Who Decides? When Does Identification Take Place?  

  •  An identification committee rather than a single person makes placement decisions based upon students’ needs.
  • At the elementary level, the identification committee is made up of teachers with High Ability endorsements from each school and the Director of Academic Services.  
  • At the middle school level, the identification committee is made up of High Ability teachers from each middle school, counselors from each middle school, and the Chief Academic Officer.
  • Elementary and middle school identification processes begin during the winter of each school year and take place over several months’ time. Students are considered during the March-May time-frame and are typically officially notified in June of placement for the following school year.  Kindergarten students are served all year based on initial screeners.

Are students automatically considered?

  • All students in grades Kdg-7th are reconsidered every year for placement the following year. 

What about already-identified students? Are they re-identified each year?  

  • Already-identified students are automatically identified for the next school year so long as they have been successful. Students who are identified as math-only or language-arts only are automatically considered each spring for identification in the non-HA area.

Quantitative Measures

  • Otis-Lennon School Ability Test (OLSAT) data: OLSAT scores are a measure of a child’s cognitive skills (or ability to learn) as compared to children of the same age. OLSAT School Ability Index (SAI) scores are reported in three categories:  Overall, Verbal, and Non-verbal. An SAI score of 100 is considered average. An SAI score of 132 is linked to giftedness since it is two standard deviations above the mean. Experts in gifted education believe that the Overall SAI and the Verbal SAI are the best indicators of academic success since academic programs are highly verbal. 


  • Northwest Evaluation Association (NWEA) Primary Measures of Academic Progress (Primary MAP) and MAP test percentile ranks:   The NWEA test has two versions: one which is for primary grade students and one for students who have learned to read for themselves. The Primary MAP test is given to students in kindergarten and first grades.
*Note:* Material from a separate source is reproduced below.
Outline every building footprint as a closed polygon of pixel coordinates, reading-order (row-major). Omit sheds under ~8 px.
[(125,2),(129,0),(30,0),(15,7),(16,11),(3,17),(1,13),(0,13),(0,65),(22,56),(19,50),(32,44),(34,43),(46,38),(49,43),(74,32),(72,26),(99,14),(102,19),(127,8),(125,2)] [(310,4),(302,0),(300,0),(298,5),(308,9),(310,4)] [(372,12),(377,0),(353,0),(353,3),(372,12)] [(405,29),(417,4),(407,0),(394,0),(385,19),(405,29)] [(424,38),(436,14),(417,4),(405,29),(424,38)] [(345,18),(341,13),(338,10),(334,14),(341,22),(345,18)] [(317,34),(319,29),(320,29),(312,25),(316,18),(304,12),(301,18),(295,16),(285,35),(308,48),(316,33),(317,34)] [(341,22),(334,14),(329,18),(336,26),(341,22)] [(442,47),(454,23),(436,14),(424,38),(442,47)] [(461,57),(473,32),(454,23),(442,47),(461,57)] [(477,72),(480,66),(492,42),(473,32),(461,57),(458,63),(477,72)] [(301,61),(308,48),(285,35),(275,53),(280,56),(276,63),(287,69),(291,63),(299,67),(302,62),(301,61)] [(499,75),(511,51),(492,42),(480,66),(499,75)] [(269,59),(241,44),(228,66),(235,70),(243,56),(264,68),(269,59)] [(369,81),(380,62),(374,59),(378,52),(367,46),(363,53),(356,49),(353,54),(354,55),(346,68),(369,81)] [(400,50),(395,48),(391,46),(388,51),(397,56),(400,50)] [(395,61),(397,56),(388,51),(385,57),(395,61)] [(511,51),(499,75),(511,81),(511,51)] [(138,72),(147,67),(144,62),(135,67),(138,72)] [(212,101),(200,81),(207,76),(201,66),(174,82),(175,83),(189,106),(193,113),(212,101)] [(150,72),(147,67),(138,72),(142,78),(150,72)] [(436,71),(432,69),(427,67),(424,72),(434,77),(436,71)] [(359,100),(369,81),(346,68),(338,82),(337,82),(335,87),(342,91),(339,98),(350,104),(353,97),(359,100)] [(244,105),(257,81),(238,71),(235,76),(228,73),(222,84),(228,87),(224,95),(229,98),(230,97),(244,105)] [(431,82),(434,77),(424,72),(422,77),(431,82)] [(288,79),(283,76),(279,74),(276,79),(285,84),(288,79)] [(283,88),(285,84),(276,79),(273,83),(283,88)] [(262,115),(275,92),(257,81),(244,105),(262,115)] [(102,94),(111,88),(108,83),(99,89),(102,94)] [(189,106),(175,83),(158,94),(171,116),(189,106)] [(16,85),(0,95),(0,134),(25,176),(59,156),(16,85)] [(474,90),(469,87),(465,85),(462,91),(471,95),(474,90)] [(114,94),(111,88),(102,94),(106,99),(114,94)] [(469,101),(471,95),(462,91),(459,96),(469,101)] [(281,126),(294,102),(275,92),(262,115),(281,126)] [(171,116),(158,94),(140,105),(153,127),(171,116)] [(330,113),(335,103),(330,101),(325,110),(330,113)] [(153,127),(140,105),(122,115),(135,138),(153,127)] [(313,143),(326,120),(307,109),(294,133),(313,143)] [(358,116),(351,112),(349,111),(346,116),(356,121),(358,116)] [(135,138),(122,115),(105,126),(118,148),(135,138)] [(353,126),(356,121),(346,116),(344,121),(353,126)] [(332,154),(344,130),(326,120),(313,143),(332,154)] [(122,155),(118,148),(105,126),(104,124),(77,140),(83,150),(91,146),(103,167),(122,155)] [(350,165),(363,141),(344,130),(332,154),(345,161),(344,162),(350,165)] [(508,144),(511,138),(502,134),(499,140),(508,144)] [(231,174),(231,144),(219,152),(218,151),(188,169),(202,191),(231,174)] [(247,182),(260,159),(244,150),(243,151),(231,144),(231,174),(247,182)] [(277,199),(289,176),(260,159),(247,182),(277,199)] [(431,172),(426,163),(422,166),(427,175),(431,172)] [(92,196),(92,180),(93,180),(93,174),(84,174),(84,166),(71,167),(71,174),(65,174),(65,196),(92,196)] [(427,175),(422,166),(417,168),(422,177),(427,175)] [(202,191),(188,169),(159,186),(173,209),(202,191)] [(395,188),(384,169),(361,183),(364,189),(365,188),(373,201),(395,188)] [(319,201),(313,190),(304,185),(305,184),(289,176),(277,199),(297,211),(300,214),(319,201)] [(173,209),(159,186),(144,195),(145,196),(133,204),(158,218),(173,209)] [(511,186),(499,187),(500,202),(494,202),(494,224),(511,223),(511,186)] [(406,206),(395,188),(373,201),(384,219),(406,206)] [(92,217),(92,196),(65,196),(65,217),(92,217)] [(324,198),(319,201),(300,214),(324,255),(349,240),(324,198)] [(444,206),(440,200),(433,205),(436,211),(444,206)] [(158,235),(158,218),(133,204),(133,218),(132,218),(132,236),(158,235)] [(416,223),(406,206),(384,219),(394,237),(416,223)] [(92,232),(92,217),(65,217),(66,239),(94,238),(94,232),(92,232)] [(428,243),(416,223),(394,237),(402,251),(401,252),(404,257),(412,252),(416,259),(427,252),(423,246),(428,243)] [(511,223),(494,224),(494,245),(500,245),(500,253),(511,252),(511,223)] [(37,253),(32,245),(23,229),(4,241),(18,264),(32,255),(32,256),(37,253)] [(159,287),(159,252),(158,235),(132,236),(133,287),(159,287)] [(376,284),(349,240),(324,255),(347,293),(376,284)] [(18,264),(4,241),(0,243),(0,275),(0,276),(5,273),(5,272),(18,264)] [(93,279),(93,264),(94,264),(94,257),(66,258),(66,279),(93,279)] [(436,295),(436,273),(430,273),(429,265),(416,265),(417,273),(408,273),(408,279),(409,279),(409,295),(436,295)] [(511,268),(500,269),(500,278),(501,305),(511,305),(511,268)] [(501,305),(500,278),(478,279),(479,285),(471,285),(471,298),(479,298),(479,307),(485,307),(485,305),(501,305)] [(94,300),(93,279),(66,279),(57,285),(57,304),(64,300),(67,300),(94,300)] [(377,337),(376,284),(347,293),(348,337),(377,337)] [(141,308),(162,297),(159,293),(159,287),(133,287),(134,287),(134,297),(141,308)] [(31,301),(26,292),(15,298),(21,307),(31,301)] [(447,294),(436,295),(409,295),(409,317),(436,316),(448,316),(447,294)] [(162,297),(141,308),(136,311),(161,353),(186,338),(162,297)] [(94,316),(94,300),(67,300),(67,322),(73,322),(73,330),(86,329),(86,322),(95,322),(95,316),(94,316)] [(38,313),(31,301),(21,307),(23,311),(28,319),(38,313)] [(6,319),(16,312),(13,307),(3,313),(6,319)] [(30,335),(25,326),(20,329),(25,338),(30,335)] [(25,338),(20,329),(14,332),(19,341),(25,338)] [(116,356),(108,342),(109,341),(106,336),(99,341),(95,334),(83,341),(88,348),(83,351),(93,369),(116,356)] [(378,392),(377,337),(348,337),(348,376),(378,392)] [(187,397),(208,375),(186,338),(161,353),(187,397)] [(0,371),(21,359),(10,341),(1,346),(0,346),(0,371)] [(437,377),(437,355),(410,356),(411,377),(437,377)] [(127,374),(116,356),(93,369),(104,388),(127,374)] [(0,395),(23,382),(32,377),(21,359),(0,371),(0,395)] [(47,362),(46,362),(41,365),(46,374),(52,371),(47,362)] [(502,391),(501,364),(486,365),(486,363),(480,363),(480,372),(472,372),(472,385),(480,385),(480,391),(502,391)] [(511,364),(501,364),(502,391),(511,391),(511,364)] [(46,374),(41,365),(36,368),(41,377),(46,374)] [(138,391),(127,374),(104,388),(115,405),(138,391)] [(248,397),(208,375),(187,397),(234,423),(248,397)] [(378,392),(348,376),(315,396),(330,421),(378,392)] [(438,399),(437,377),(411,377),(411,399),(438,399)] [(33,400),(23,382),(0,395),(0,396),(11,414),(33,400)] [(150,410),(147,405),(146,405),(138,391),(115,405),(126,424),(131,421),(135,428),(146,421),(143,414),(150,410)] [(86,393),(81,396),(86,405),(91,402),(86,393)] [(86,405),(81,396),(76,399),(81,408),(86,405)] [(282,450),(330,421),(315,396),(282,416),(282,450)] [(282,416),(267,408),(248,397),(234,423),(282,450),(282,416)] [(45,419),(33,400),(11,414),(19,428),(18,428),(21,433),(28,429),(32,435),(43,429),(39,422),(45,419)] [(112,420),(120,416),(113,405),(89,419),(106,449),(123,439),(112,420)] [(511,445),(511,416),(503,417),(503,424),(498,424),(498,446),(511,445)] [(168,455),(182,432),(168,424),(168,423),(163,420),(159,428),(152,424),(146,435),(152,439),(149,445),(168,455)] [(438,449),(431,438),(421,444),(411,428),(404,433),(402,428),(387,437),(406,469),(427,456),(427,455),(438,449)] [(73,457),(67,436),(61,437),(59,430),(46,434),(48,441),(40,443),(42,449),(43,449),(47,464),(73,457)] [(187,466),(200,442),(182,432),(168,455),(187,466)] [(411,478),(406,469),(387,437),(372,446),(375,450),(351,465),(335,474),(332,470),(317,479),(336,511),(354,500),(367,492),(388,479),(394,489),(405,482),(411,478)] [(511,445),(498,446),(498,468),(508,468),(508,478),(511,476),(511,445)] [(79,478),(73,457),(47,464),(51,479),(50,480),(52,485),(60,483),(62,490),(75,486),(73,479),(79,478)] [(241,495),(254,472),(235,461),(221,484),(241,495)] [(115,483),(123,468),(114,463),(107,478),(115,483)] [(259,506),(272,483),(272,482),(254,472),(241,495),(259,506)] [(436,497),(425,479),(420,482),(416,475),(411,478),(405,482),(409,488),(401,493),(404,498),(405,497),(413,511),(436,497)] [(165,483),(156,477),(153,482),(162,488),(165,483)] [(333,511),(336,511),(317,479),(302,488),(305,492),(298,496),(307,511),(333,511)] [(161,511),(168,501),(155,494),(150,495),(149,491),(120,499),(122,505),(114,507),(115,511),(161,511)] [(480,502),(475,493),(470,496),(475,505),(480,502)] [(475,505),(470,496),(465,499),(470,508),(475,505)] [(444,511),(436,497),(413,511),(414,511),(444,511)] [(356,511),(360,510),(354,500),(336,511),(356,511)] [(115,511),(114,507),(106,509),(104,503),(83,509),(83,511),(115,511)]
The Primary MAP is taken on the computer with audio and visual supports (meaning it is read aloud to the student).  The other NWEA test (2-5 MAP) is typically given to students who are able to read independently. The NWEA assessments help determine how a child is performing on state standards and as compared to peers. The test is adjusted to the student’s present level automatically and contains a full bank of questions ranging through high school level. Thus, it is a better measure of achievement for high ability students than a grade-level test of standards such as ISTEP+.   Percentile scores on the NWEA test indicate a child’s instructional achievement level in Reading and Math. If a child scores at the 50th percentile that means that his or her scores are equal to or surpass 50% of all other children in the same grade nationwide taking the same test. The 50th percentile is considered average. The committee uses 95th percentile as one indicator to be qualified as a gifted or high ability student. Please remember that having only one indicator does not qualify a child for identification.


  • Since scores change so much during elementary years we consider both achievement, ability scores, and teacher observations  when making placement recommendations. At the middle school level we consider achievement or ability scores.